En el barrio de San Francisco y en una de las calles menos torcidas, con banquetas o losas en una o dos cuadras, había, entre otras, una casa de azotea, que se distinguía por el piso alto sobre el arco de la puerta, y balconcito al poniente. La entrada general, como la de casi todas las casas del país—para los dueños, criados, bestias y carruajes, dos de los cuales había comúnmente de plantón—era por el zaguán; especie de casapuerta o cochera, que conducía al comedor, patio y cuartos escritorios.

Llamaban bajo este último nombre los que se veían a la derecha, a continuación del zaguán, ocupados, el primero por una carpeta doble de comerciante, con dos banquillos altos de madera, uno a cada frente, y debajo una caja pequeña de hierro, cuadrada, que en vez de puerta tenía tapa para abrirse o cerrarse, siempre que se guardaban en ella o se sacaban los sacos de dinero. En el lado opuesto de la casa se veía la hilera de cuartos bajos para la familia, con entrada común por la sala, puerta y ventana al comedor y al patio.

Este formaba un cuadrilátero, en cuyo centro sobresalía el brocal de piedra azul de un aljibe o cisterna, donde, por medio de canales de hoja de lata y de cañerías enterradas en el suelo, se vertían las aguas llovedizas de los tejados. Una tapia de dos varas de elevación, con un arco hacia el extremo de la derecha, separaba el patio de la cocina, caballeriza, letrina, cuarto de los caleseros y demás dependencias de la casa.
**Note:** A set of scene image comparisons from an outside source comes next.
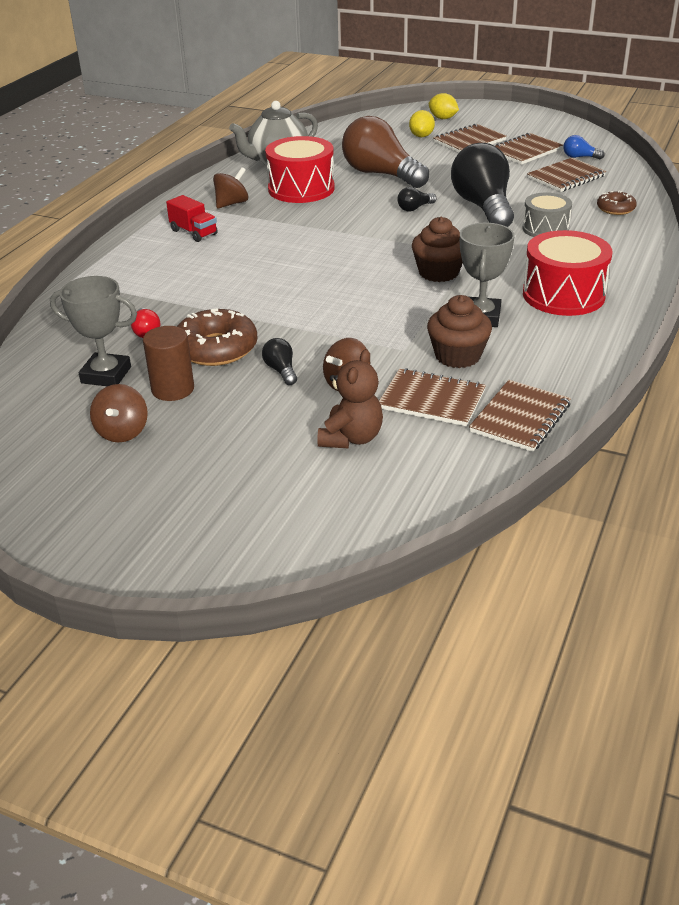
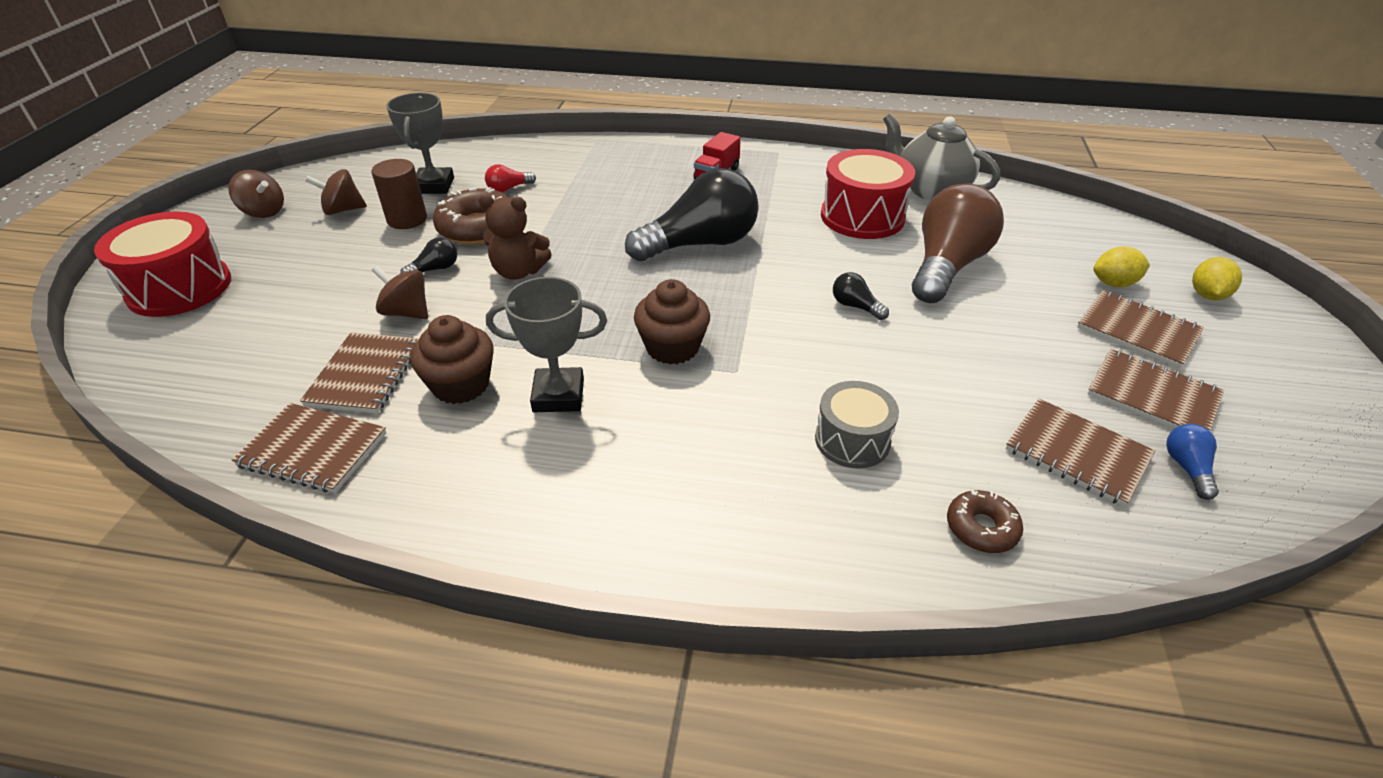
camera: 75 degrees right, 5 degrees up
(231, 203) = (796, 182): brown spinning top -> brown spinning top (264, 212)
(351, 438) = (303, 329): brown teddy bear -> brown teddy bear (518, 271)
(483, 207) = (895, 368): black light bulb -> black light bulb (700, 244)
(563, 295) = (634, 473): red drum -> red drum (179, 288)

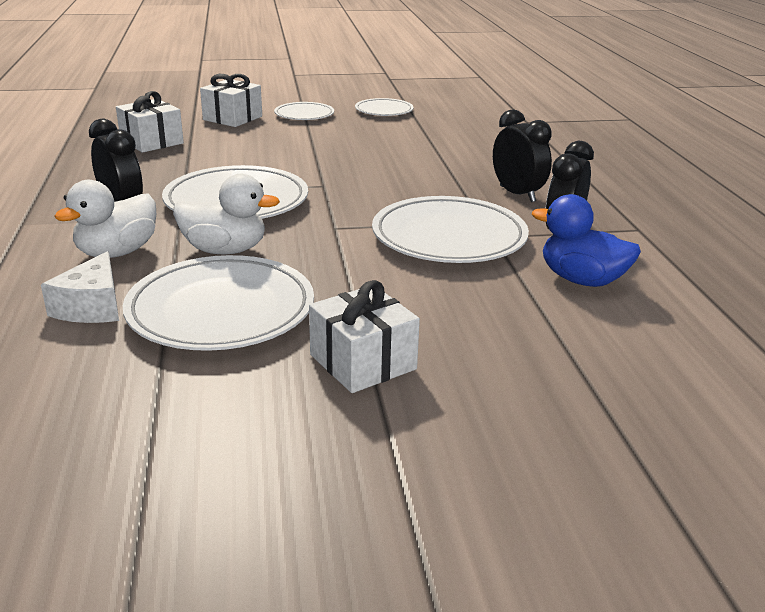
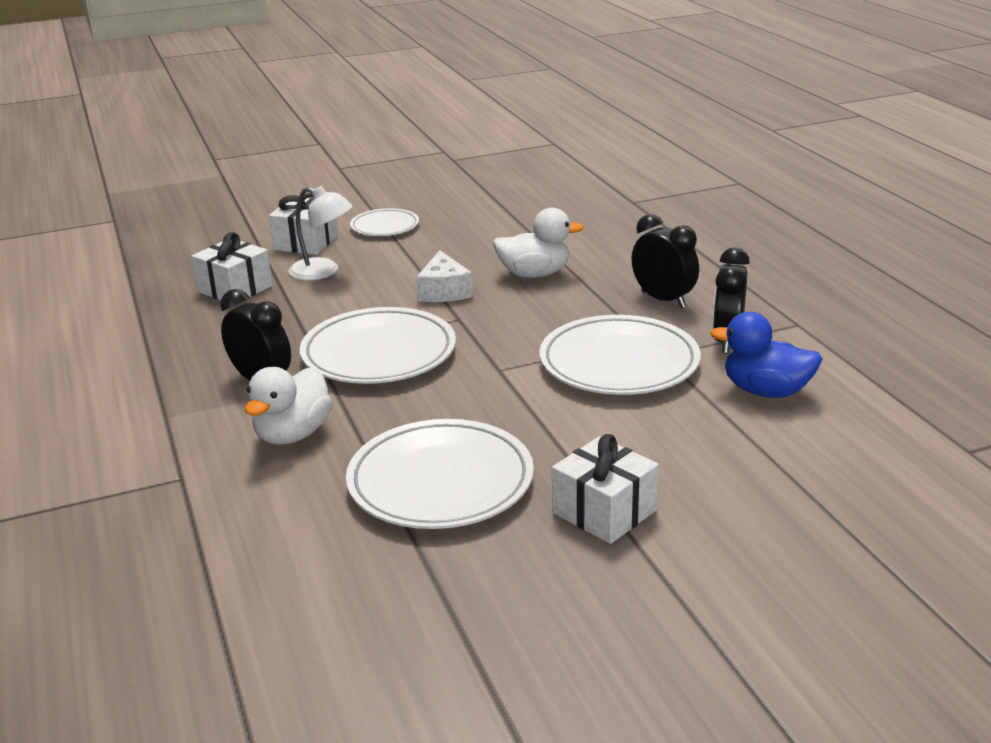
camera: 10 degrees left, 0 degrees up
(92, 306) = (310, 499): white cheese -> white cheese (444, 291)
(225, 250) = (403, 414): white duck -> white duck (534, 274)
(232, 139) = (323, 272): none -> white lamp
(384, 111) = (471, 208): white plate -> none

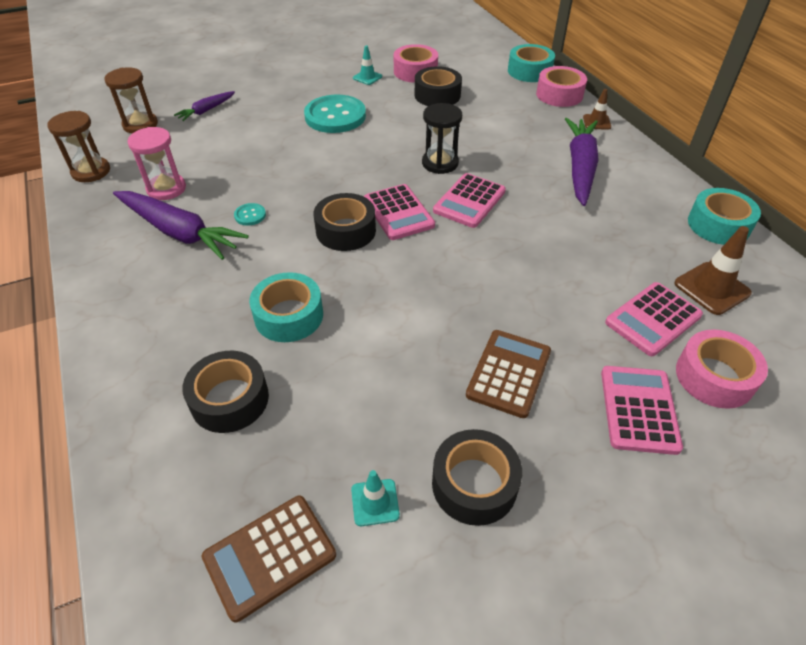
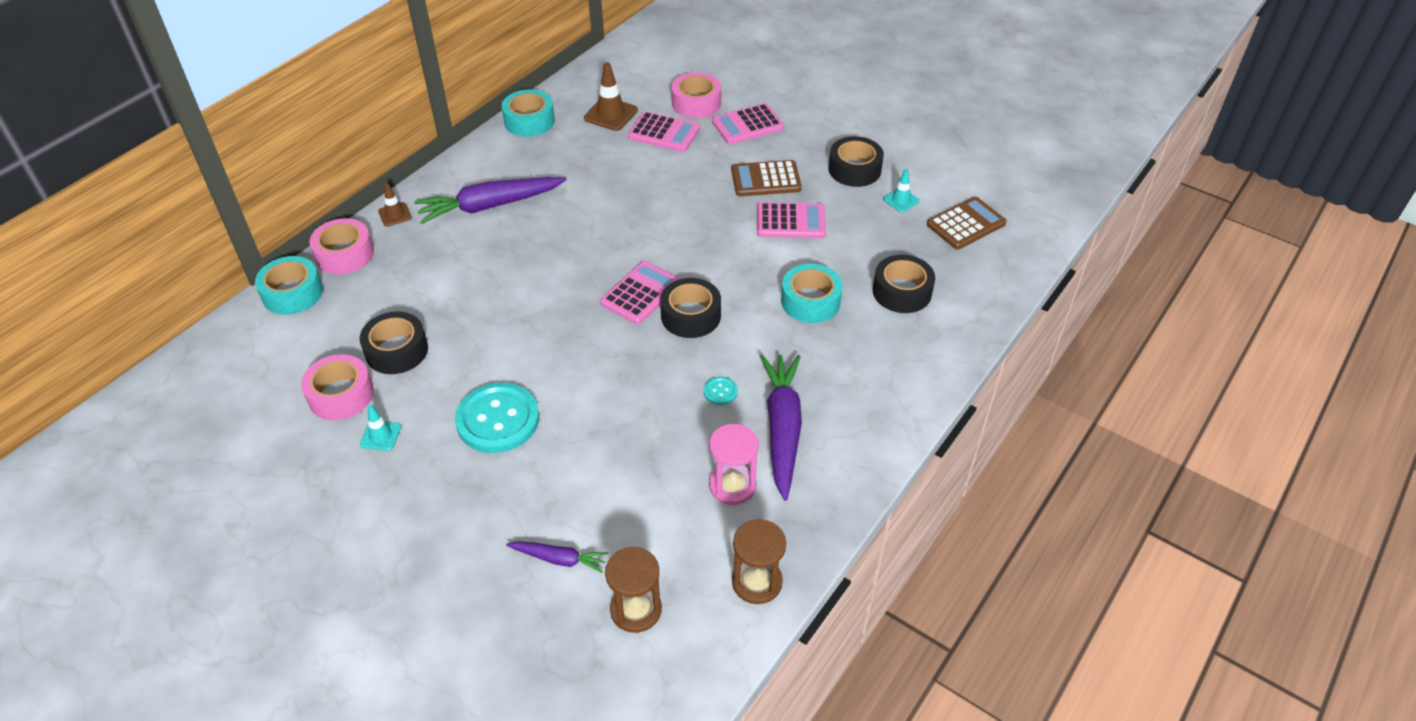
camera: 120 degrees left, 0 degrees up
(270, 556) = (966, 224): brown calculator -> brown calculator turned 60 degrees counterclockwise
(440, 163) = (542, 296): black hourglass -> none
(469, 201) = (591, 256): pink calculator -> pink calculator (790, 221)

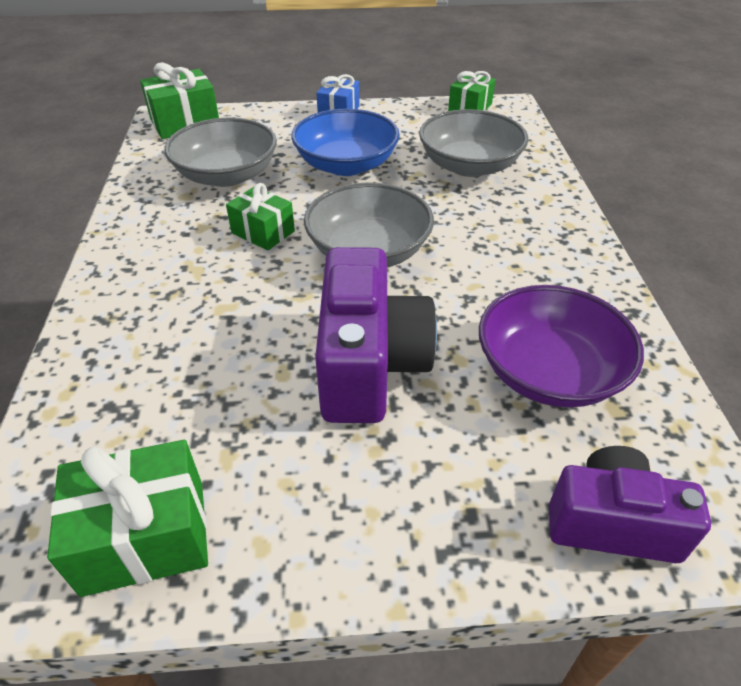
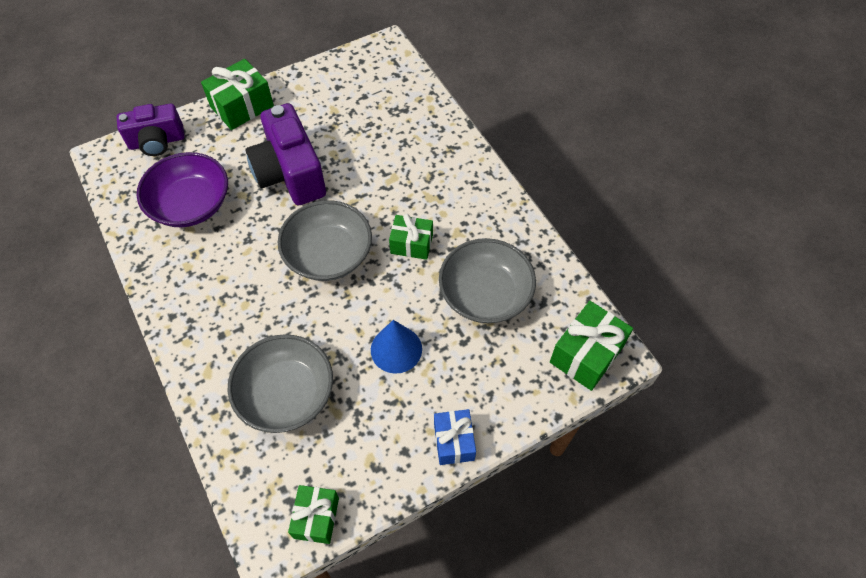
camera: 155 degrees right, 15 degrees up
(145, 536) = (345, 75): green gift -> green gift (242, 106)
(346, 165) = (396, 349): blue bowl -> blue cone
Entre el zaguán y los cuartos llamados escritorios, descendía al comedor, apoyada en la pared divisoria, una escalera de piedra tosca con pasamanos de cedro, sin meseta ni más descanso que la vuelta violenta que hacían los últimos escalones casi al pie. Esa escalera comunicaba con las habitaciones altas, compuestas de dos piezas: la primera que hacía de antesala, tan grande como el zaguán; la segunda, todavía mayor, como que tenía las mismas dimensiones que los escritorios sobre los cuales estaba construida y servía de dormitorio y estudio. Con efecto, los muebles principales que la llenaban casi, eran una cama o catre de armadura de caoba, cubierto con un mosquitero de rengue azul, un armario de aquella propia madera, un casaquero o percha de lo mismo, un sofá negro de cerda, unas cuantas sillas con asiento de paja, una mesa a modo de bufete, y una butaca campechana.[9] Sobre los tales muebles se hallaban varios libros, unos abiertos, otros cerrados o con una o más hojas dobladas por la punta, empastados a la española, con canto rojo, todos al parecer de leyes, según podía notarse, leyendo los letreros dorados en los lomos de algunos. En el sofá únicamente dos periódicos en forma de folletos: el más voluminoso con un malísimo grabado que representaba los figurines de un hombre, una mujer y un niño, y llevaba por título La moda o Recreo Semanal,[10] el otro El Regañón.[11]

Abajo, en el comedor había una mesa de alas de caoba, capaz para doce cubiertos, hasta seis butacas en dos hileras frente a la puerta del aposento; en el ángulo el indispensable jarrero, mueble sui generis en el país, y para proporcionar sombrío a la pieza y protegerla contra la reverberación del sol en el patio, había dos grandes cortinas de cañamazo, que se arrollaban y desarrollaban lo mismo que los telones de teatro. En la pared medianera entre el zaguán y la sala, había una reja de hierro, y para dar paso a la luz exterior en esta última, dos ventanas de lo mismo voladizas, que desde el nivel del piso de la calle subían hasta el alero del techo. De la viga principal colgaba por sus cadenas una bomba de cristal; de la pared del costado dos retratos al óleo, representativos de una dama y de un caballero en la flor de su edad, hechos por Escobar;[12] debajo de éstos un sofá, y en dirección perpendicular al mismo, en dos filas, hasta seis sillones con asiento y respaldo de marroquí rojo; en los cuatro ángulos, rinconeras de caoba, adornadas con guardabrisas de cristal o con floreros de china. En la pared, entre ventanas, una mesa alta con pies dorados y encima un espejo cuadrilongo; llenando los huecos intermedios, sillas con profusión.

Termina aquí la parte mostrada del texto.